6. Standhaftigkeit zeigen

Dazu ist es wichtig, dass Sie bei Ihrem Nein bleiben. Formulieren Sie klar, entschuldigen oder rechtfertigen Sie sich nicht dafür. Vermeiden Sie Füllwörter wie „eigentlich“ oder „irgendwie“ und den Konjunktiv. So etwas kann man üben, indem man sich für zukünftige Fälle Sätze parat legt.

Beispiele für ein freundliches Nein:

  • „Das geht nicht. Hierfür fehlt mir leider gerade die Zeit.“
  • „Dieses Mal muss ich Deine Bitte ablehnen.“
  • „Ich bitte um Verständnis, aber mir fehlt derzeit die Energie. Ich muss mich erst erholen.“
  • „Wenn es dringend ist, frage bitte jemand anderes.“
  • „An diesem Tag kann ich leider nicht. Ich könnte dir aber einen anderen Vorschlag machen.“
  • „Es ist mir nicht möglich, diesen Wunsch zu erfüllen.“
  • „Tut mir leid, aber das habe ich nicht gelernt, und es würde viel zu lange dauern, wenn ich das mache.“

Besteht die Gefahr einzuknicken, sollten Sie sich eins verdeutlichen: Bei anderen Menschen respektieren Sie doch auch, wenn diese Nein sagen. Sich sollten Sie das gleiche Recht zugestehen.

* * * * * * * * *

Aufgabe:
Welche zwei Füllwörter soll man laut dem Textauszug über Standhaftigkeit beim Neinsagen vermeiden?

Gespeicherte Dateneinträge:
* * * * * * * * *

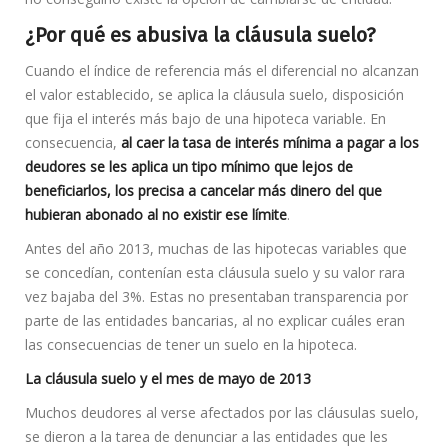
¿Por qué es abusiva la cláusula suelo?
Cuando el índice de referencia más el diferencial no alcanzan
el valor establecido, se aplica la cláusula suelo, disposición
que fija el interés más bajo de una hipoteca variable. En
consecuencia,
al caer la tasa de interés mínima a pagar a los
deudores se les aplica un tipo mínimo que lejos de
beneficiarlos, los precisa a cancelar más dinero del que
hubieran abonado al no existir ese límite
.
Antes del año 2013, muchas de las hipotecas variables que
se concedían, contenían esta cláusula suelo y su valor rara
vez bajaba del 3%. Estas no presentaban transparencia por
parte de las entidades bancarias, al no explicar cuáles eran
las consecuencias de tener un suelo en la hipoteca.
La cláusula suelo y el mes de mayo de 2013
Muchos deudores al verse afectados por las cláusulas suelo,
se dieron a la tarea de denunciar a las entidades que les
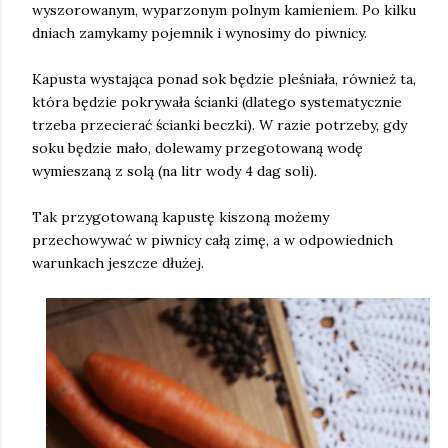
wyszorowanym, wyparzonym polnym kamieniem. Po kilku
dniach
zamykamy pojemnik i
wynosimy do piwnicy.
Kapusta wystająca ponad sok będzie pleśniała, również ta,
która będzie pokrywała ścianki (dlatego systematycznie
trzeba przecierać ścianki beczki). W razie potrzeby, gdy
soku będzie mało, dolewamy przegotowaną wodę
wymieszaną z solą (na litr wody 4 dag soli).
Tak przygotowaną kapustę kiszoną możemy
przechowywać w piwnicy całą zimę, a w odpowiednich
warunkach jeszcze dłużej.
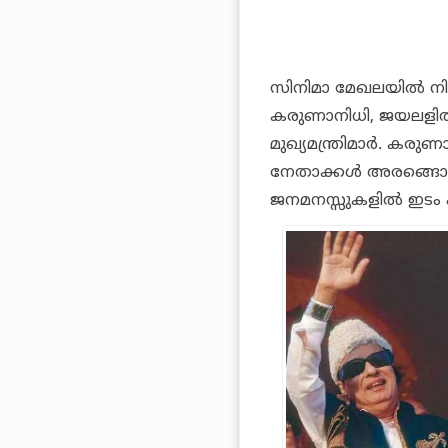
സിനിമാ മേഖലയില്‍ നി
കരുണാനിധി, ജയലളിത ത
മുഖ്യമന്ത്രിമാര്‍. ക
നേതാക്കള്‍ അരങ്ങൊ
ജനമനസ്സുകളില്‍ ഇടം പിട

* * * * * * * * *

Lösung:
Man soll die Füllwörter „eigentlich“ und „irgendwie“ vermeiden.